School of Environmental Studies, Queen's University, 99 University Ave, Kingston, ON, Canada.
Technological University Dublin, Park House, 191 N Circular Rd, Dublin, Ireland.
Sci Total Environ. 2024 Oct 15;947:174408. doi: 10.1016/j.scitotenv.2024.174408. Epub 2024 Jul 5.
Big data have become increasingly important for policymakers and scientists but have yet to be employed for the development of spatially specific groundwater contamination indices or protecting human and environmental health. The current study sought to develop a series of indices via analyses of three variables: Non-E. coli coliform (NEC) concentration, E. coli concentration, and the calculated NEC:E. coli concentration ratio. A large microbial water quality dataset comprising 1,104,094 samples collected from 292,638 Ontarian wells between 2010 and 2021 was used. Getis-Ord Gi* (Gi*), Local Moran's I (LMI), and space-time scanning were employed for index development based on identified cluster recurrence. Gi* and LMI identify hot and cold spots, i.e., spatially proximal subregions with similarly high or low contamination magnitudes. Indices were statistically compared with mapped well density and age-adjusted enteric infection rates (i.e., campylobacteriosis, cryptosporidiosis, giardiasis, verotoxigenic E. coli (VTEC) enteritis) at a subregional (N = 298) resolution for evaluation and final index selection. Findings suggest that index development via Gi* represented the most efficacious approach. Developed Gi* indices exhibited no correlation with well density, implying that indices are not biased by rural population density. Gi* indices exhibited positive correlations with mapped infection rates, and were particularly associated with higher bacterial (Campylobacter, VTEC) infection rates among younger sub-populations (p < 0.05). Conversely, no association was found between developed indices and giardiasis rates, an infection not typically associated with private groundwater contamination. Findings suggest that a notable proportion of bacterial infections are associated with groundwater and that the developed Gi* index represents an appropriate spatiotemporal reflection of long-term groundwater quality. Bacterial infection correlations with the NEC:E. coli ratio index (p < 0.001) were markedly different compared to correlations with the E. coli index, implying that the ratio may supplement E. coli monitoring as a groundwater assessment metric capable of elucidating contamination mechanisms. This study may serve as a methodological blueprint for the development of big data-based groundwater contamination indices across the globe.
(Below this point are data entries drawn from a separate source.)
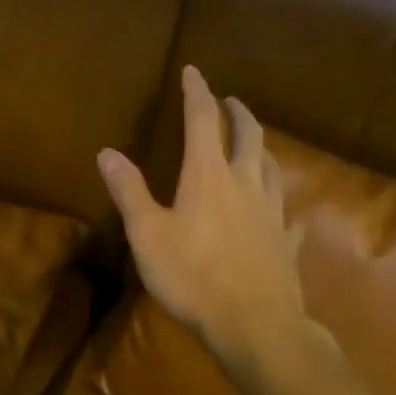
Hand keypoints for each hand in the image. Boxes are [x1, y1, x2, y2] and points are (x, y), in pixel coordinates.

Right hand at [98, 66, 309, 368]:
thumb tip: (107, 152)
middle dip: (238, 112)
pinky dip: (283, 207)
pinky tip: (285, 215)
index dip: (196, 92)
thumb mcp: (147, 234)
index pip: (202, 119)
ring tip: (256, 144)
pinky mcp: (287, 242)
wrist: (254, 324)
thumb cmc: (192, 275)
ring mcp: (272, 213)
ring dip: (262, 148)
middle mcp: (245, 183)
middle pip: (248, 135)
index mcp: (208, 174)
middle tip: (231, 100)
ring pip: (272, 168)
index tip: (193, 71)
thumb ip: (129, 191)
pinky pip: (288, 216)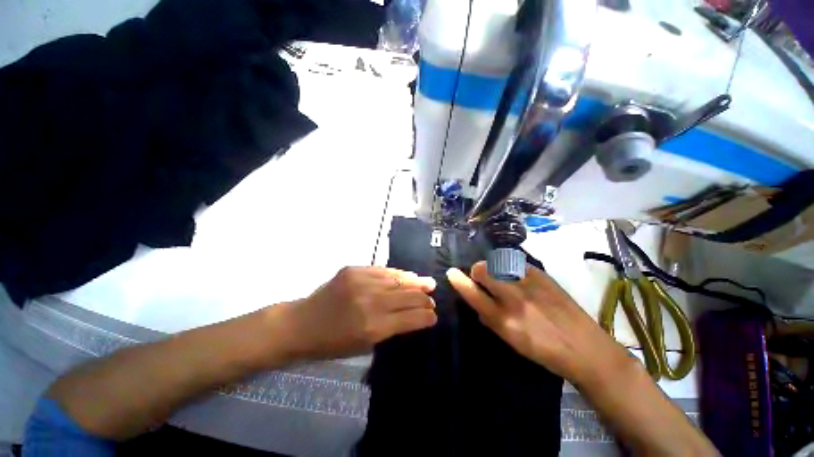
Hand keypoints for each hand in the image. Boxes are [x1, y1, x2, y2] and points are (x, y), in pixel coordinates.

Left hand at [281, 267, 437, 360]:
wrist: (302, 323)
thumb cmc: (332, 342)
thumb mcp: (364, 344)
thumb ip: (391, 328)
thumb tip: (413, 315)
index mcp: (374, 327)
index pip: (411, 318)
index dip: (427, 316)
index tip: (434, 316)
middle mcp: (371, 301)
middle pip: (409, 296)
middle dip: (425, 299)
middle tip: (432, 300)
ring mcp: (362, 281)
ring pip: (399, 280)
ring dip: (415, 283)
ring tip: (428, 283)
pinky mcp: (354, 270)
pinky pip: (384, 270)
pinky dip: (398, 274)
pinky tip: (407, 276)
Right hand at [447, 262, 627, 382]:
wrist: (586, 348)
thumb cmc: (545, 351)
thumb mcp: (512, 342)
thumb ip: (490, 319)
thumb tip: (478, 304)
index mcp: (503, 320)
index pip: (473, 294)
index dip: (459, 281)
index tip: (451, 272)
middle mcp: (513, 298)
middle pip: (483, 270)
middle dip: (477, 271)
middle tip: (483, 277)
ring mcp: (529, 284)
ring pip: (498, 263)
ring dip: (493, 267)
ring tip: (501, 276)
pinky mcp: (542, 275)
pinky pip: (516, 263)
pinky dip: (511, 267)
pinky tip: (519, 277)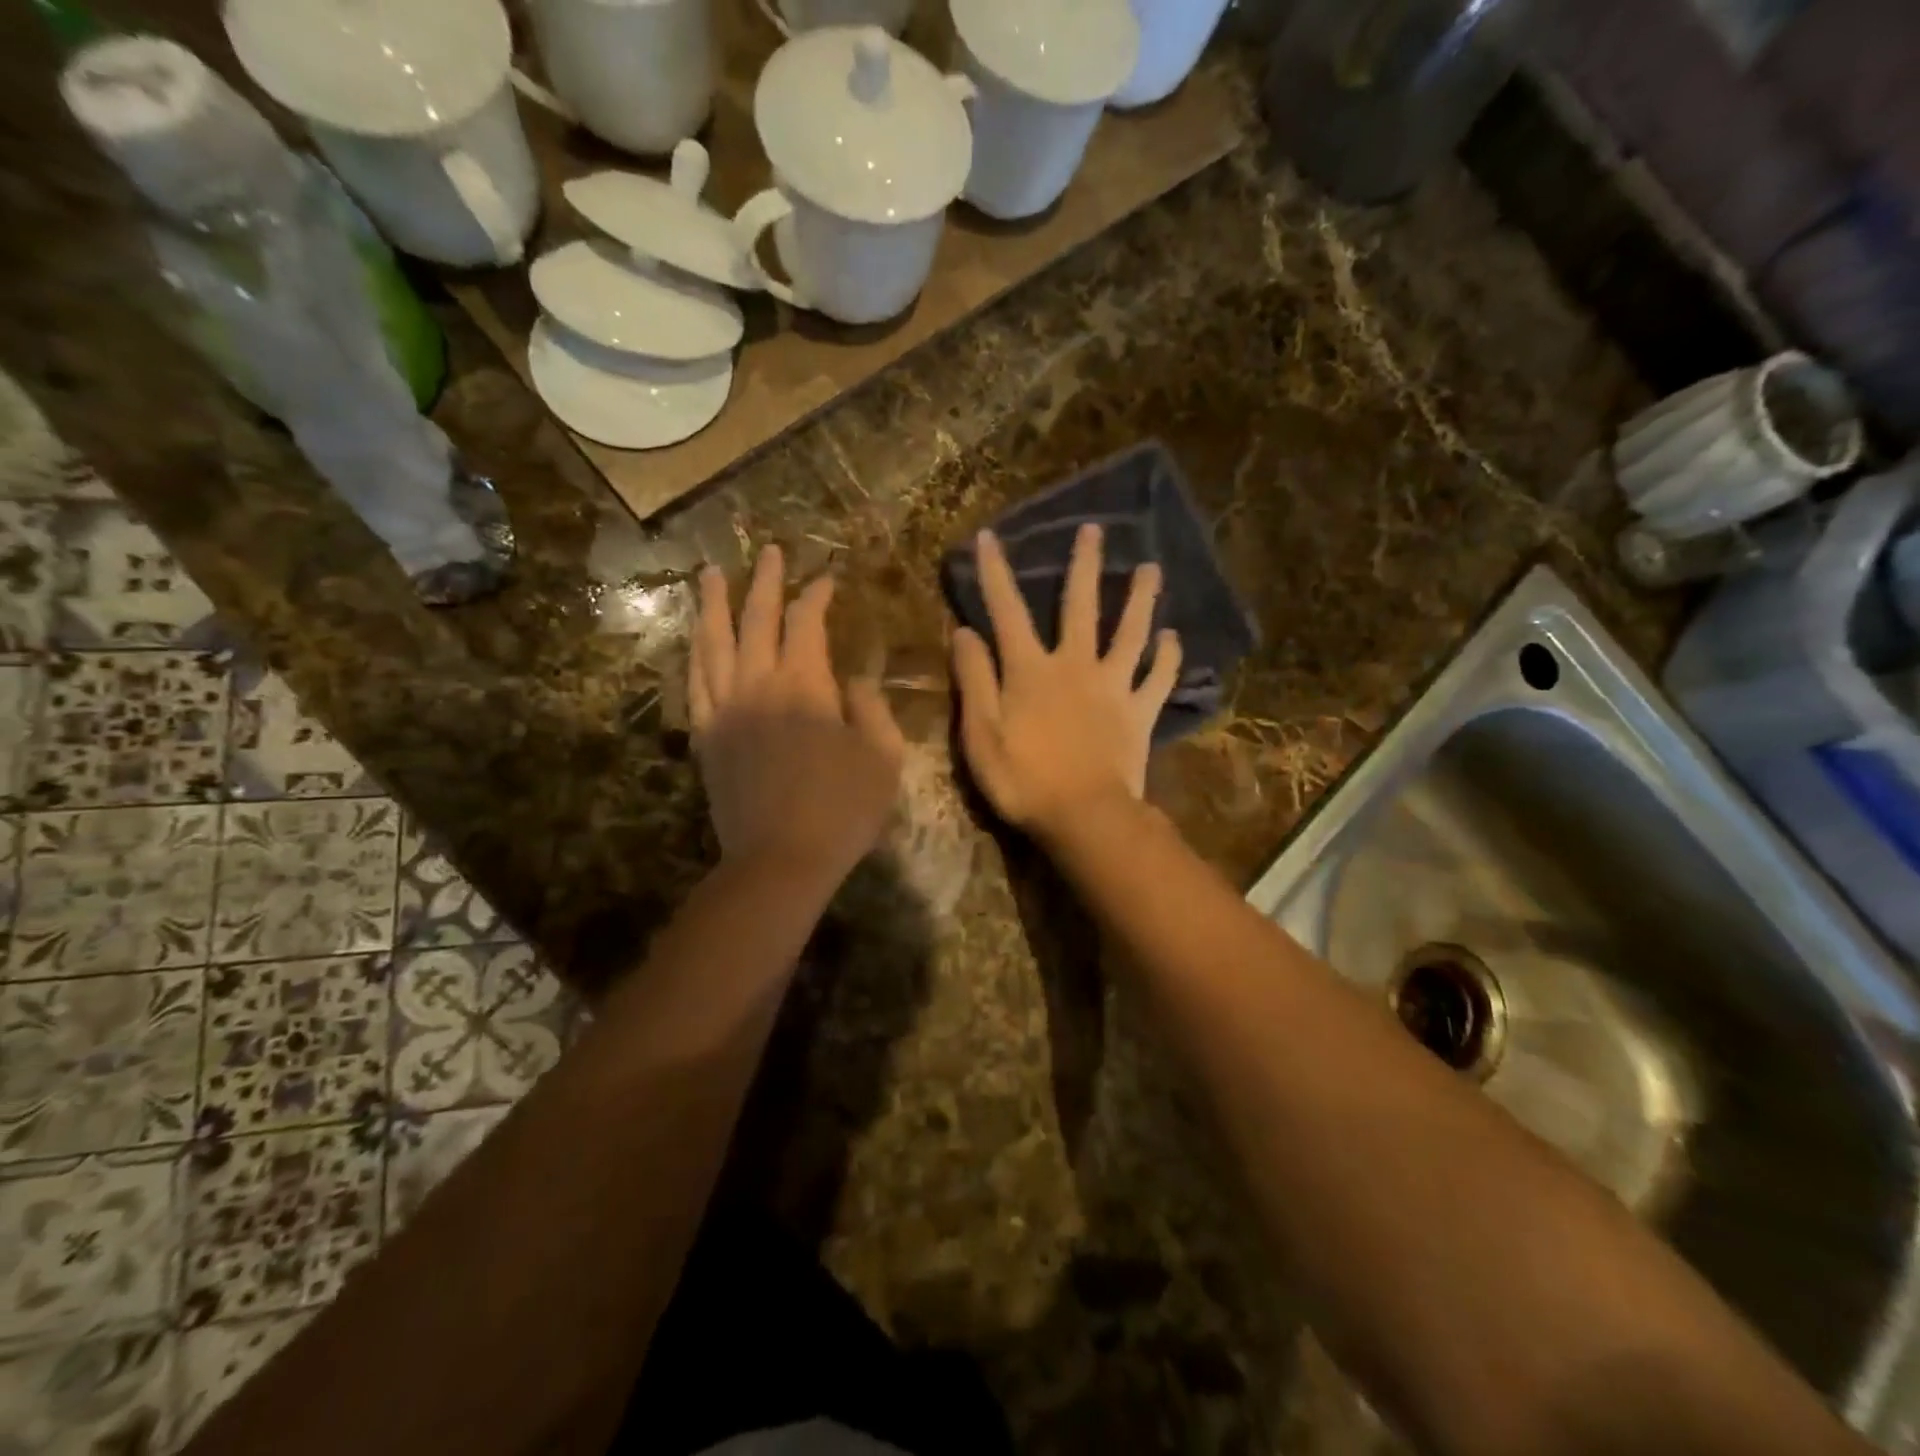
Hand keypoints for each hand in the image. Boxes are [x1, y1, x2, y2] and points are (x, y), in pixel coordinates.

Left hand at [690, 546, 904, 882]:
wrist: (781, 860)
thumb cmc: (843, 810)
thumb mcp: (883, 757)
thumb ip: (871, 708)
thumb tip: (853, 680)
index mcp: (805, 685)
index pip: (807, 623)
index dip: (817, 596)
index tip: (827, 580)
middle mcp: (758, 684)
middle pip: (756, 619)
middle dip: (766, 582)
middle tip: (770, 552)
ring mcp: (725, 709)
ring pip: (713, 643)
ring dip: (713, 605)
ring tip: (709, 575)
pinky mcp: (706, 737)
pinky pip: (695, 683)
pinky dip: (695, 654)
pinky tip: (695, 640)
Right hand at [950, 524, 1181, 839]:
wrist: (1085, 816)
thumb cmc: (1023, 779)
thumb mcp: (980, 734)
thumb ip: (973, 680)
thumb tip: (965, 632)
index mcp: (1030, 670)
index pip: (1007, 611)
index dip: (995, 573)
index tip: (989, 536)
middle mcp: (1075, 665)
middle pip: (1081, 606)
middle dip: (1084, 565)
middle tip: (1096, 530)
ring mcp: (1113, 687)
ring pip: (1130, 633)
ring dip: (1141, 599)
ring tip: (1152, 568)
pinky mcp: (1140, 713)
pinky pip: (1158, 679)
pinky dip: (1167, 657)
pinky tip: (1172, 638)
大数据对于政策制定者和科学家来说变得越来越重要,但尚未被用于开发针对特定空间的地下水污染指数,以保护人类和环境健康。本研究旨在通过对三个变量的分析来开发一系列指数:非大肠杆菌大肠菌群(NEC)浓度、大肠杆菌浓度和计算得出的 NEC:大肠杆菌浓度比。本研究使用了一个包含 1104094 个样本的大型微生物水质数据集,这些样本是在 2010 年至 2021 年间从安大略省的 292638 口井中采集的。本研究使用 Getis-Ord Gi*(Gi*)、局部 Moran I(LMI)和时空扫描,基于识别出的聚类重现来开发指数。Gi和 LMI 确定热点和冷点,即具有相似高或低污染程度的空间上邻近的子区域。指数以子区域(N=298)分辨率与映射井密度和年龄调整后的肠道感染率(即弯曲杆菌病、隐孢子虫病、贾第虫病、产肠毒素性大肠杆菌(VTEC)肠炎)进行了统计比较,以进行评估和最终指数选择。研究结果表明,通过 Gi开发指数是最有效的方法。开发的 Gi指数与井密度没有相关性,这表明指数不受农村人口密度的影响。Gi指数与映射感染率呈正相关,特别是与年轻子群体中更高的细菌(弯曲杆菌、VTEC)感染率呈正相关(p<0.05)。相反,开发的指数与贾第虫病率之间没有关联,贾第虫病通常与私人地下水污染无关。研究结果表明,相当一部分细菌感染与地下水有关,并且开发的 Gi*指数代表了地下水长期质量的适当时空反映。NEC:大肠杆菌比指数的细菌感染相关性(p<0.001)与大肠杆菌指数的相关性明显不同,这表明该比率可以补充大肠杆菌监测,作为能够阐明污染机制的地下水评估指标。本研究可以作为全球基于大数据的地下水污染指数开发的方法蓝图。